You are deciding whether to ship a new dispatch algorithm based on an A/B test. The business outcome of interest is gross bookings improvement. You will use a binary decision: ship or do not ship.

  • Beneficial threshold (effect of interest): at least +1% absolute improvement in the primary metric.
  • Prior probability that the true effect is beneficial (≥ +1%): p = 0.30.
  • Costs:
    • False Positive (Type I): ship when the algorithm is not beneficial (effect < +1%); expected cost C_FP = $500,000.
    • False Negative (Type II): do not ship when the algorithm is beneficial (effect ≥ +1%); expected cost C_FN = $50,000.

Assume an A/B test on a proportion metric (e.g., conversion), with equal allocation per arm.

Tasks

(a) Define Type I (false positive, alpha) and Type II (false negative, beta) errors in this ship/no-ship context. Which error is worse in expectation and why?

(b) Derive the decision rule that minimizes expected loss in terms of alpha and beta. Show explicitly how p, C_FP, and C_FN enter the expression.

(c) Choose concrete values for alpha and power (1 − beta) that are consistent with your cost-sensitive rule and justify them.

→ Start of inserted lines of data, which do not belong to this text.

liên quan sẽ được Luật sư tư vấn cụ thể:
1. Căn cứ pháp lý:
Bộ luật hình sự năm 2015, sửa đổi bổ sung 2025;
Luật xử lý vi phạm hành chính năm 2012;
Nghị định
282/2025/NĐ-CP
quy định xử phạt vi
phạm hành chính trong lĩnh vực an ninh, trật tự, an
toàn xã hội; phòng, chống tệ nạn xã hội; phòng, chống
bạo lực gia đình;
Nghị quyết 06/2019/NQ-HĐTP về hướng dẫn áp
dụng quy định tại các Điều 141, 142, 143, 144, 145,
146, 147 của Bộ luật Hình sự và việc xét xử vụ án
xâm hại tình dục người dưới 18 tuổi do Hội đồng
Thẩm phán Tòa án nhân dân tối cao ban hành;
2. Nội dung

(d) Using your chosen alpha and power, compute the minimum sample size per arm for a two-sided difference-in-means test on a proportion metric with baseline conversion rate = 10% and minimum detectable effect (MDE) = +1% absolute (i.e., 10% vs 11%). State any standard approximations you use.

(e) If you must simultaneously test 10 metrics, explain how your alpha/power and sample size change under:

  • Family-Wise Error Rate (FWER) control via Bonferroni.
  • False Discovery Rate (FDR) control via Benjamini–Hochberg (BH).